Texas freshman quarterback David Ash led the Longhorns in a turnover free performance that produced a 21-10 win over California in the Bridgeport Holiday Bowl. (AP Photo)
Final Score: Texas 21 California 10
The Pac-12's bowl season continued in San Diego, with the Bridgeport Education Holiday Bowl from Snapdragon Stadium (formerly known as Qualcomm Stadium), the home of the NFL's San Diego Chargers and the Mt. West's San Diego St. Aztecs.
The first half was the battle of ineffective offenses, and Texas took only a 7-3 lead to the locker room, after wide receiver Jackson Shipley threw his 4th touchdown pass of the year on 4 tries.
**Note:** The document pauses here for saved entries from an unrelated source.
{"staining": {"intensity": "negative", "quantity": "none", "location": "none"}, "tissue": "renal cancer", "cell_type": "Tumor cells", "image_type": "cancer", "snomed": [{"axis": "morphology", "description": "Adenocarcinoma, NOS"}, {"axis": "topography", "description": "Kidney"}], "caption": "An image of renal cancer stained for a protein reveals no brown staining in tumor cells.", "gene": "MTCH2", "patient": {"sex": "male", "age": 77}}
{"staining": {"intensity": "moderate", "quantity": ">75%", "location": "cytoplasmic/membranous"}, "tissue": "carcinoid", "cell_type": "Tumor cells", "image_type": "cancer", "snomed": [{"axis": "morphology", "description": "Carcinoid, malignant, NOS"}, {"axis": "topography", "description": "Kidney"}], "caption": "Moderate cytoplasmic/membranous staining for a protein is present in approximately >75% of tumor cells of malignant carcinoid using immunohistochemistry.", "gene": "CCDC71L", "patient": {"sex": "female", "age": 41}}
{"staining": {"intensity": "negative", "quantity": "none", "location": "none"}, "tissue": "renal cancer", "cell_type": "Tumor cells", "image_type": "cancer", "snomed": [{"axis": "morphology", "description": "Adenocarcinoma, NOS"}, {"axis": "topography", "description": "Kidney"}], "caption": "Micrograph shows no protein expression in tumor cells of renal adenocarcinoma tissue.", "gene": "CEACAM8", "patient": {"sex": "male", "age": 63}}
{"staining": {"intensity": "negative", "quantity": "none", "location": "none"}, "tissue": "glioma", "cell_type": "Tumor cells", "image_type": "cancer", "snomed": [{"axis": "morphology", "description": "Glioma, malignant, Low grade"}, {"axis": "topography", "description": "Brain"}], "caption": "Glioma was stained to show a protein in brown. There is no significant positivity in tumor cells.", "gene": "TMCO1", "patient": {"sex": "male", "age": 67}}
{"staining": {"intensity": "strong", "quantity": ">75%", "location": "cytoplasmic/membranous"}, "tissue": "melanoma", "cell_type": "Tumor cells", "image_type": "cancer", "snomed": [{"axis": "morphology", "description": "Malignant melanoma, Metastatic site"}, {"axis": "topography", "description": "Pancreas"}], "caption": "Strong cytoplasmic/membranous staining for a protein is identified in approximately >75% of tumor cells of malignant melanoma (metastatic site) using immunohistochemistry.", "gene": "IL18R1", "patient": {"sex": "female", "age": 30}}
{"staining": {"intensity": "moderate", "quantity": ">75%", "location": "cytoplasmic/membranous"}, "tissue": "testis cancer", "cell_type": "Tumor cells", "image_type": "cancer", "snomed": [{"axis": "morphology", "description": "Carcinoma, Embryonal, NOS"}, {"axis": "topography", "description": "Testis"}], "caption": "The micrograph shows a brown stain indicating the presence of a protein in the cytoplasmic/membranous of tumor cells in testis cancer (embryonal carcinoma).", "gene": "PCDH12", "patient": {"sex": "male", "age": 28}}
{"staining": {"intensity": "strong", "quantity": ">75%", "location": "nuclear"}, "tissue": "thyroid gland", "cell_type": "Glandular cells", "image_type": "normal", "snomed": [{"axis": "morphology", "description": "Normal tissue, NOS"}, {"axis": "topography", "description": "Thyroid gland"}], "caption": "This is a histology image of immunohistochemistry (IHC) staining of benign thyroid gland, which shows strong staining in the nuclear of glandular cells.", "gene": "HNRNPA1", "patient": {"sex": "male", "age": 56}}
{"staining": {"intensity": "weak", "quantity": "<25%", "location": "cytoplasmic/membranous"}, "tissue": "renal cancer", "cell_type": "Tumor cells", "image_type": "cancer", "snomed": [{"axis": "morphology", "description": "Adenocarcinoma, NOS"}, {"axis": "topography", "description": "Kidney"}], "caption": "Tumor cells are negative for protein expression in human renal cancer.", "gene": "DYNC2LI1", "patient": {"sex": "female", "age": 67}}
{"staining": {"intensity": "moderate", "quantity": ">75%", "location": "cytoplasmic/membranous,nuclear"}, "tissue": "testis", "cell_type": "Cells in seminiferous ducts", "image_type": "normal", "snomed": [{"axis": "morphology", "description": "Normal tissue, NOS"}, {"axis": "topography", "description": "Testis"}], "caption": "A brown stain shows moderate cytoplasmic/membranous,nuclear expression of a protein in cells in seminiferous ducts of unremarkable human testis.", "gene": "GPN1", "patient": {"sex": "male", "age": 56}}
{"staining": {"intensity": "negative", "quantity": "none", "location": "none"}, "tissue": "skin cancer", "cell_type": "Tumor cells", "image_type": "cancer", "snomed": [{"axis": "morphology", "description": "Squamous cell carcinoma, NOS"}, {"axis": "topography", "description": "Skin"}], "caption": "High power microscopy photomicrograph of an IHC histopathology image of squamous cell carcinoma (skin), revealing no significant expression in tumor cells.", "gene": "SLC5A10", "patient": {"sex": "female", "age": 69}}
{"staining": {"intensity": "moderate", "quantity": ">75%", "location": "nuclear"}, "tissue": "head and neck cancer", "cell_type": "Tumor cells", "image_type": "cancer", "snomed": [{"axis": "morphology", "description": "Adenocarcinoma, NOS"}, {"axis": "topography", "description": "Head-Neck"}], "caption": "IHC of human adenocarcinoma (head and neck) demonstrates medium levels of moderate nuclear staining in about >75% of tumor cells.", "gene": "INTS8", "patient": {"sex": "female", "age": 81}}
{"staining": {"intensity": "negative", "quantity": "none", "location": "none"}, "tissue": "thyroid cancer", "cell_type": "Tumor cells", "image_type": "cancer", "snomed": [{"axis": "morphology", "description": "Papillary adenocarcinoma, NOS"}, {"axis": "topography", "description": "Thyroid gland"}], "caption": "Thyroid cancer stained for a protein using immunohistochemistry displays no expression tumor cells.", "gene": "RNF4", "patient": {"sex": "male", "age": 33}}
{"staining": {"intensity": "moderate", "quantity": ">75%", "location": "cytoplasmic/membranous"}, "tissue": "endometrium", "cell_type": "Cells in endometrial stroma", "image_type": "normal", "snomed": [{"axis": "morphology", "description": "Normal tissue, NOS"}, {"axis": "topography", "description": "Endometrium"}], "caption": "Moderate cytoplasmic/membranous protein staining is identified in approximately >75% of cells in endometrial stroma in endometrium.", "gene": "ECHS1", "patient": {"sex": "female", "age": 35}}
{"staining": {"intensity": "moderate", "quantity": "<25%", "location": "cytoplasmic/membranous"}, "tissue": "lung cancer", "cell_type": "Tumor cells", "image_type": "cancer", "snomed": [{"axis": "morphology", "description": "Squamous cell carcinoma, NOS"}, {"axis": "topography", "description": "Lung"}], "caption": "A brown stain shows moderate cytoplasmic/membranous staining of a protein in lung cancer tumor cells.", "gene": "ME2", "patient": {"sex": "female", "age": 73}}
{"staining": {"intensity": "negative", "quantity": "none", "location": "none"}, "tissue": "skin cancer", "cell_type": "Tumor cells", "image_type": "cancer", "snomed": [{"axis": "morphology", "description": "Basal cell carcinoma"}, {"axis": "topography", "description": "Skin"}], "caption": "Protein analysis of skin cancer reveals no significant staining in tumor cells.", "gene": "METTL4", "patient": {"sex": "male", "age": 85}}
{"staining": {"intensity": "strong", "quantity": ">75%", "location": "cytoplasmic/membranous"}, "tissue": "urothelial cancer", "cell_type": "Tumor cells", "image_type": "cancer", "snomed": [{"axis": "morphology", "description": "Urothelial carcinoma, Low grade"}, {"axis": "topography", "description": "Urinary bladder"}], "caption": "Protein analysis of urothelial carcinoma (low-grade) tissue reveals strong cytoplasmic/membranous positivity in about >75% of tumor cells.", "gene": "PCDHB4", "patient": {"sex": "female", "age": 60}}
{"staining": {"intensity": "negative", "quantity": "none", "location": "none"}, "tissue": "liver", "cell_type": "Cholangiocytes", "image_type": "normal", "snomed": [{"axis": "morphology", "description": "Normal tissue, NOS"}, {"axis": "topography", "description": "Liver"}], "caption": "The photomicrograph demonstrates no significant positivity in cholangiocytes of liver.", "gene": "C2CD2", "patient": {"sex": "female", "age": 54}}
But that changed briefly as soon as halftime was over, as both teams scored on their first second half possessions, trading the lead twice.
After that, it was all Texas, sort of. California managed only 8 net yards on their next 5 possessions, and fumbled twice in their last 4 possessions. 3 consecutive Bears possessions lost yards.
Texas freshman quarterback David Ash completed 14 of 23 passes, for just 142 yards, and 1 touchdown, a 47 yarder to Marquise Goodwin that accounted for a third of his production on one play in the third quarter. But he led a Longhorn offense that didn't turn the ball over, and that was the key to the win, as the Golden Bears suffered 5 turnovers.
The Old Blues, and the middle aged ones, for that matter, came into the game looking for a measure of revenge against Texas, and Longhorn coach Mack Brown in particular, for being bumped out of the Rose Bowl by Brown's politicking following the 2004 season, but those hopes were wiped out by the continuing accuracy and ball security issues of their quarterback Zach Maynard.
Maynard was wildly inaccurate all season, completing only 57% of his passes, and he maintained that consistent inconsistency against Texas, completing only 19 of 33 passes, 57%, for no touchdowns, and an interception. Maynard completed only 3 passes in the 4th quarter.
Maynard also had a hand in 3 of the 4 Cal fumbles, messing up a handoff and failing to cover an errant snap.
The Bears' defense generally played well enough to win, and by making stands, and even achieving push back, prevented the Longhorns from scoring off any of those first 3 turnovers. But while no harm came directly from them, the turnovers did prevent any good from coming Cal's way, ending 3 first half possessions prematurely, and costing considerable chunks of field possession.
But the ball security bug finally bit the Bears, when Maynard suffered a sack and fumbled the ball away late in the third quarter, setting up Texas' touchdown by 252 lb. fullback Cody Johnson on the first play of the fourth quarter that opened a 2 score lead, which was monumental given the inept California offense. It was Johnson's 6th touchdown of the season on 8 carries from inside the opponent's 5 yard line.
And it wasted what had been a pretty good effort by the Bear defense, which had forced the Longhorns to be 0 for 9 on third downs to that point, mostly because 7 of them were cases where Texas needed 10 or more yards for the first down.
The Bear's Isi Sofele was the game's leading rusher, but he only got 52 yards and a single 6 yard touchdown run on 20 carries.
Once Maynard's 6 sacks, a season worst for Cal, and a season high for the Texas defense, were subtracted, the Bears finished with 7 net yards on the ground.
Texas wasn't great rushing either, with 109 total yards, led by freshman Malcolm Brown, who had 35 yards on 13 carries.
The defenses get part of the credit for the terrible offensive performances, but much of it was just plain poor offense.
In the first quarter, Maynard completed only 4 of 9 passes, and had the interception, for just 25 yards. Ash completed only 3 of 7 passes, for 7 yards.
By halftime, it wasn't much better, as Maynard was only up to 9 of 18 (50%), for 67 yards, and though Ash was 7 of 8 in the second quarter, it only yielded 79 more yards.
Sofele was the leading rusher at halftime, but with only 39 yards on 9 carries. Ash led the Longhorns, with 10 yards on 4 carries, as his sacks hadn't started to mount yet.
Despite Texas running out almost 3 and a half minutes of the game after Marvin Jones fumbled on California's last possession, California still had the ball over 2 and a half minutes more than the Longhorns, but was outgained by 60 yards despite allowing only 4 conversions of 15 3rd and 4th down situations.
California's 195 net yards was a season low.
Texas, out of the Big XII, who counts 33 sophomores and freshmen in their 44 player 2 deep, finished the season with an 8-5 record, including 2 wins over the Pac-12, having also beaten UCLA 49-20 in week 3.
California fell to 7-6 for the season. The Bear's loss leaves the Pac-12 0-2 for the post season, both double digit losses, after Arizona St. was mauled 56-24 by Boise St. The Bears are also now 0-5 all-time against Texas.
Washington (7-5) is up next, against Baylor (9-3), another Big XII team, and Heisman Trophy winner Robert Griffin III, tomorrow night in the Valero Alamo Bowl in San Antonio.